100 Days of Writing - 12

I stopped listening to music for some stupid reason.  I imagine it has something to do with moving to a foreign place and up-heaving my life but I am making serious efforts to fix this and it feels good.

I put on an old album that I love (Winter Tale by Bobby Long) and it's taken me back to 2011 so I looked for a matching journal for that year and found my purple padded diary and when I flipped it open I found a list of crushes.  From 8 years ago, haha.

A real, live, grown woman wrote a list of crushes in her diary at almost 30.  I guess the dreamer in us doesn't always grow up eh?

First, a number is assigned.  Then their name, in full and finally, as if an afterthought, or me trying to find the algorithm behind the mystery of my singleness, is an adjective to describe them.  They range from sporty, to spiritual, cute, to "all of the above." Wrote that last one about my then-crush, a balding actor that I handed a hand-written poem to one night in a dark alley... that's more funny than creepy, right?!  ;)

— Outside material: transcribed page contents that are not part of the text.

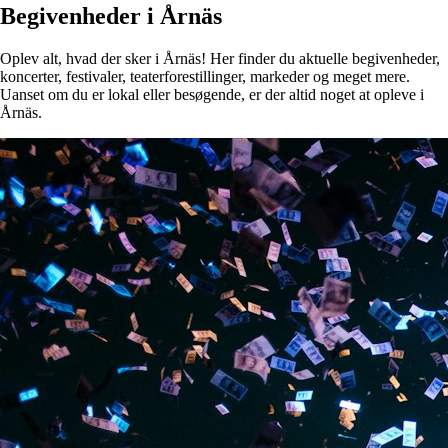
Begivenheder i Årnäs
Oplev alt, hvad der sker i Årnäs! Her finder du aktuelle begivenheder,
koncerter, festivaler, teaterforestillinger, markeder og meget mere.
Uanset om du er lokal eller besøgende, er der altid noget at opleve i
Årnäs.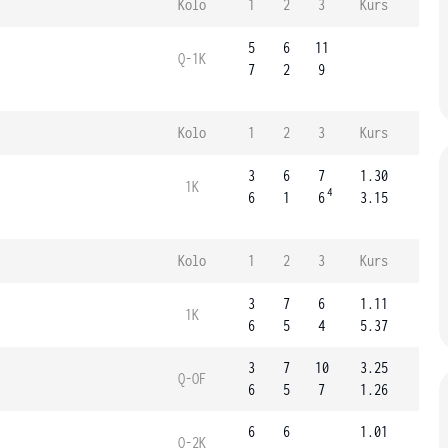
Kolo
1
2
3
Kurs
5
6
11
Q-1K
7
2
9
Kolo
1
2
3
Kurs
3
6
7
1.30
1K
4
6
1
6
3.15
Kolo
1
2
3
Kurs
3
7
6
1.11
1K
6
5
4
5.37
3
7
10
3.25
Q-OF
6
5
7
1.26
6
6
1.01
Q-2K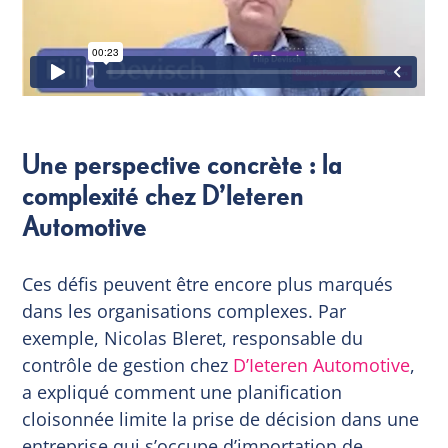
Une perspective concrète : la
complexité chez D’Ieteren
Automotive
Ces défis peuvent être encore plus marqués
dans les organisations complexes. Par
exemple, Nicolas Bleret, responsable du
contrôle de gestion chez
D’Ieteren Automotive
,
a expliqué comment une planification
cloisonnée limite la prise de décision dans une
entreprise qui s’occupe d’importation de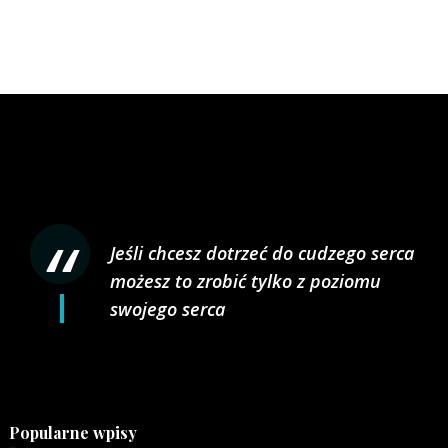
Jeśli chcesz dotrzeć do cudzego serca
możesz to zrobić tylko z poziomu
swojego serca
Popularne wpisy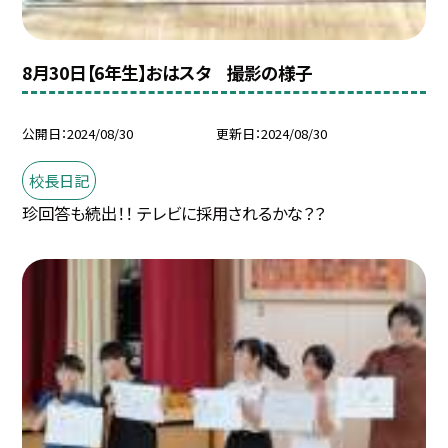
8月30日【6年生】おはスタ 撮影の様子
公開日
2024/08/30
更新日
2024/08/30
校長日記
珍回答も続出！！ テレビに採用されるかな？？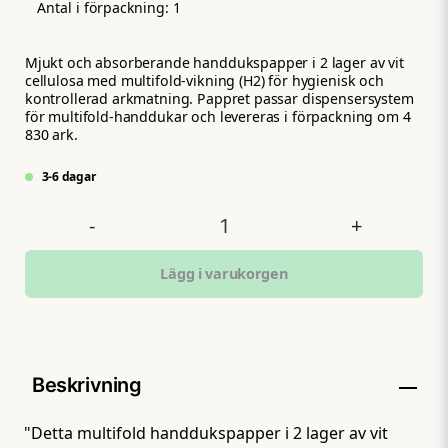
Antal i förpackning:
1
Mjukt och absorberande handdukspapper i 2 lager av vit
cellulosa med multifold-vikning (H2) för hygienisk och
kontrollerad arkmatning. Pappret passar dispensersystem
för multifold-handdukar och levereras i förpackning om 4
830 ark.
3-6 dagar
-
+
Lägg i varukorgen
Beskrivning
"Detta multifold handdukspapper i 2 lager av vit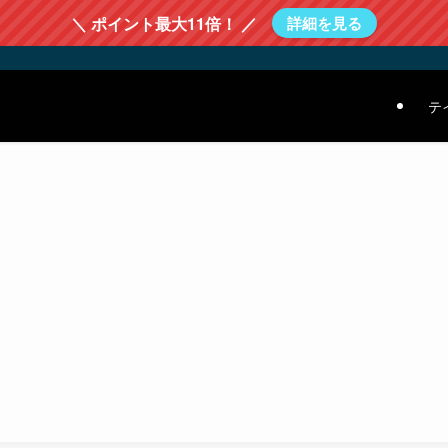
＼ ポイント最大11倍！ ／
詳細を見る
テ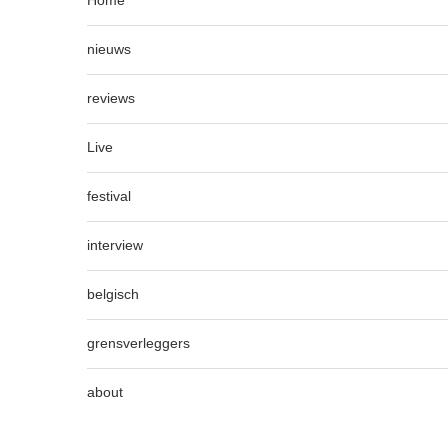
nieuws
reviews
Live
festival
interview
belgisch
grensverleggers
about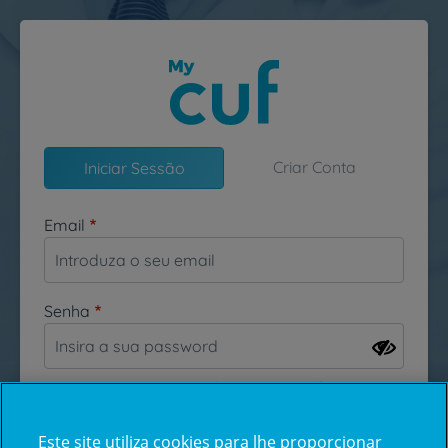
Passar para o conteúdo principal
Criar Conta
Iniciar Sessão
Email
Senha
Esqueceu-se da sua password?
Este site utiliza cookies para lhe proporcionar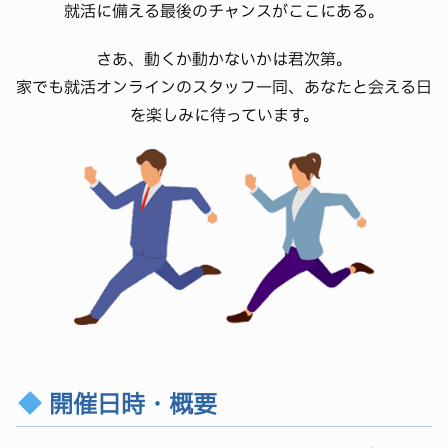
就活に備える最後のチャンスがここにある。
さあ、動くか動かないかは君次第。
家でも就活オンラインのスタッフ一同、あなたと会える日
を楽しみに待っています。
開催日時・概要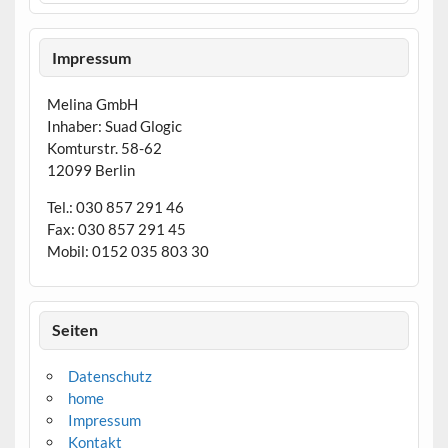
Impressum
Melina GmbH
Inhaber: Suad Glogic
Komturstr. 58-62
12099 Berlin
Tel.: 030 857 291 46
Fax: 030 857 291 45
Mobil: 0152 035 803 30
Seiten
Datenschutz
home
Impressum
Kontakt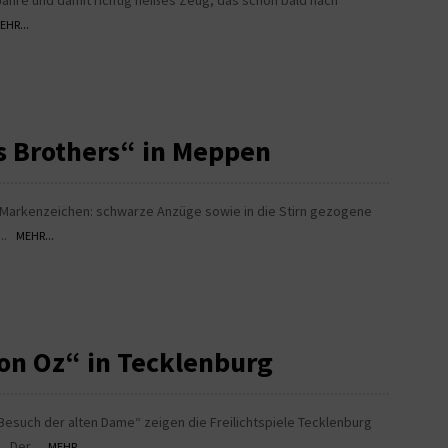
Jahre und damit richtig heißes Zeug, das schon bald nach
EHR...
s Brothers“ in Meppen
e Markenzeichen: schwarze Anzüge sowie in die Stirn gezogene
...
MEHR...
on Oz“ in Tecklenburg
Besuch der alten Dame“ zeigen die Freilichtspiele Tecklenburg
 „Der...
MEHR...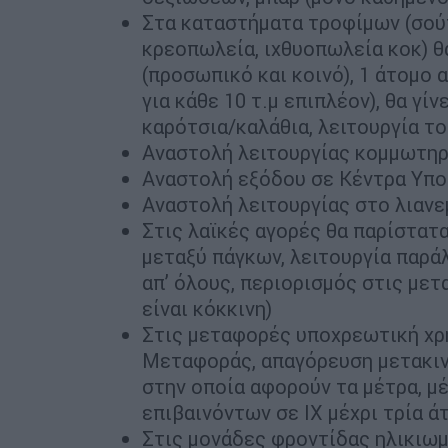
Στα καταστήματα τροφίμων (σούπ
κρεοπωλεία, ιχθυοπωλεία κοκ) θ
(προσωπικό και κοινό), 1 άτομο α
για κάθε 10 τ.μ επιπλέον), θα γί
καρότσια/καλάθια, λειτουργία τ
Aναστολή λειτουργίας κομμωτηρ
Αναστολή εξόδου σε Κέντρα Υπο
Αναστολή λειτουργίας στο λιανε
Στις λαϊκές αγορές θα παρίστατ
μεταξύ πάγκων, λειτουργία παρ
απ’ όλους, περιορισμός στις με
είναι κόκκινη)
Στις μεταφορές υποχρεωτική χρ
Μεταφοράς, απαγόρευση μετακι
στην οποία αφορούν τα μέτρα, μέ
επιβαινόντων σε ΙΧ μέχρι τρία ά
Στις μονάδες φροντίδας ηλικιω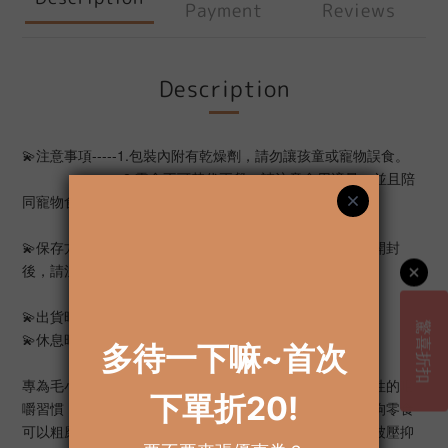
Payment
Reviews
Description
💫注意事項-----1.包裝內附有乾燥劑，請勿讓孩童或寵物誤食。
                   -----2.零食不可替代正餐，請注意食用適量，並且陪
同寵物食用、避免狼吞虎嚥。
💫保存方式：商品請存放於通風處，避免陽光曝曬。商品開封
後，請注意封口，並盡快在賞味期限內食用完畢
💫出貨時間：（一）～（五）17:00前 正常出貨時間
💫休息時間：（六）～（日）、例假日
專為毛小孩還沒形成自己的成人牙齒以滿足或鼓勵非破壞性的咀
嚼習慣，狗和人一樣是有個性的，容易產生壓力和焦慮，狗零食
可以粗磨和持久的咀嚼，幫助口腔清新的氣息並讓牠釋放被壓抑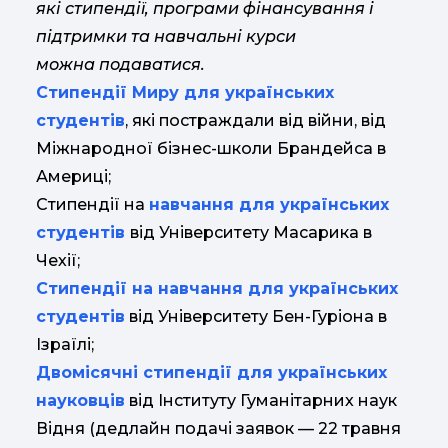
які стипендії, програми фінансування і
підтримки та навчальні курси
можна подаватися.
Стипендії Миру для українських
студентів
, які постраждали від війни, від
Міжнародної бізнес-школи Брандейса в
Америці;
Стипендії на
навчання для українських
студентів
від Університету Масарика в
Чехії;
Стипендії на навчання для українських
студентів
від Університету Бен-Гуріона в
Ізраїлі;
Двомісячні стипендії для українських
науковців
від Інституту Гуманітарних наук
Відня (дедлайн подачі заявок — 22 травня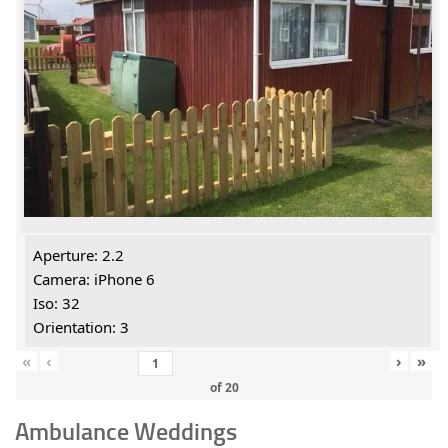
Aperture: 2.2
Camera: iPhone 6
Iso: 32
Orientation: 3
«
‹
›
»
of
20
Ambulance Weddings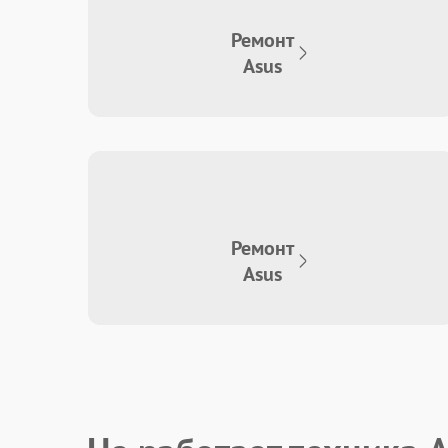
Ремонт
Asus
Ремонт
Asus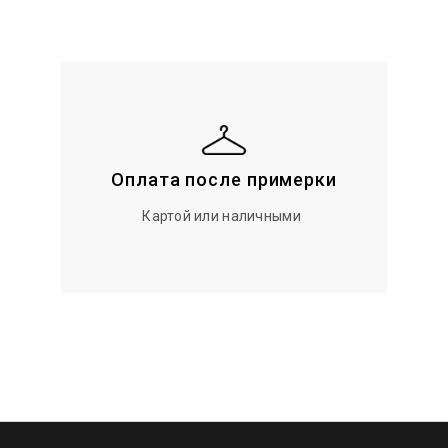
Оплата после примерки
Картой или наличными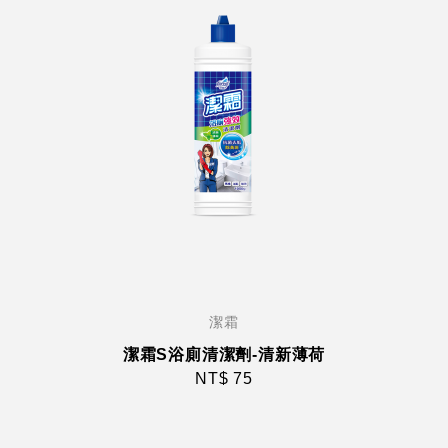
潔霜
潔霜S浴廁清潔劑-清新薄荷
NT$ 75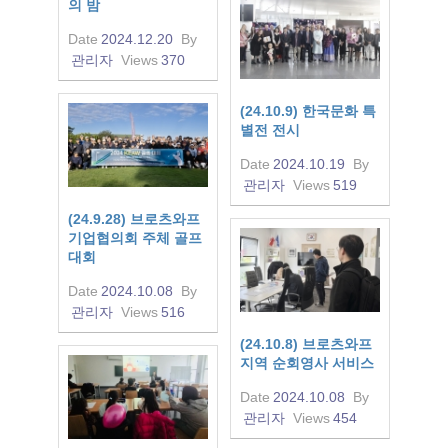
의 밤
Date
2024.12.20
By
관리자
Views
370
(24.10.9) 한국문화 특
별전 전시
Date
2024.10.19
By
관리자
Views
519
(24.9.28) 브로츠와프
기업협의회 주체 골프
대회
Date
2024.10.08
By
관리자
Views
516
(24.10.8) 브로츠와프
지역 순회영사 서비스
Date
2024.10.08
By
관리자
Views
454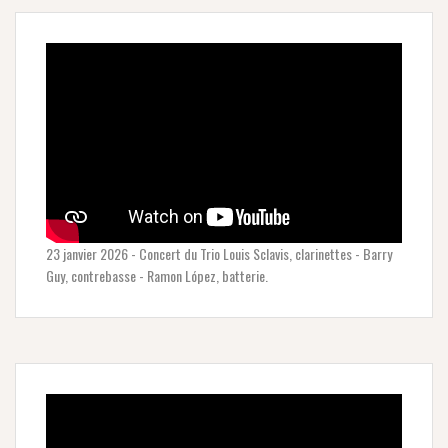
23 janvier 2026 - Concert du Trio Louis Sclavis, clarinettes - Barry
Guy, contrebasse - Ramon López, batterie.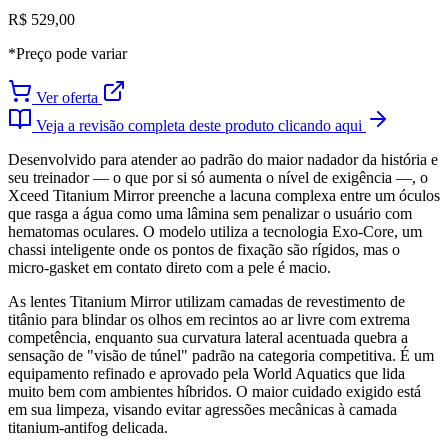
R$ 529,00
*Preço pode variar
Ver oferta
Veja a revisão completa deste produto clicando aqui
Desenvolvido para atender ao padrão do maior nadador da história e
seu treinador — o que por si só aumenta o nível de exigência —, o
Xceed Titanium Mirror preenche a lacuna complexa entre um óculos
que rasga a água como uma lâmina sem penalizar o usuário com
hematomas oculares. O modelo utiliza a tecnologia Exo-Core, um
chassi inteligente onde os pontos de fixação são rígidos, mas o
micro-gasket em contato direto com a pele é macio.
As lentes Titanium Mirror utilizam camadas de revestimento de
titânio para blindar os olhos em recintos ao ar livre com extrema
competência, enquanto sua curvatura lateral acentuada quebra a
sensação de "visão de túnel" padrão na categoria competitiva. É um
equipamento refinado e aprovado pela World Aquatics que lida
muito bem com ambientes híbridos. O maior cuidado exigido está
em sua limpeza, visando evitar agressões mecânicas à camada
titanium-antifog delicada.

If nothing else, I've certainly attempted to make waves in the love department, and have grown to understand the whole "muse" thing.  In the end, I think I'm kind of this awkward girl who has bouts of confidence and misguided expectations of how love should play out.

2011 was a good year, and I got to see Mr. Bobby Long play Divan Orange on St-Laurent and I think I went by myself as I usually did and I basked in his amazing music.  2019's shaping up to look great too.  Seeing the Barr Brothers and Kurt Vile at the end of February and I may lose my shit in both cases.  Take me to more shows, will ya!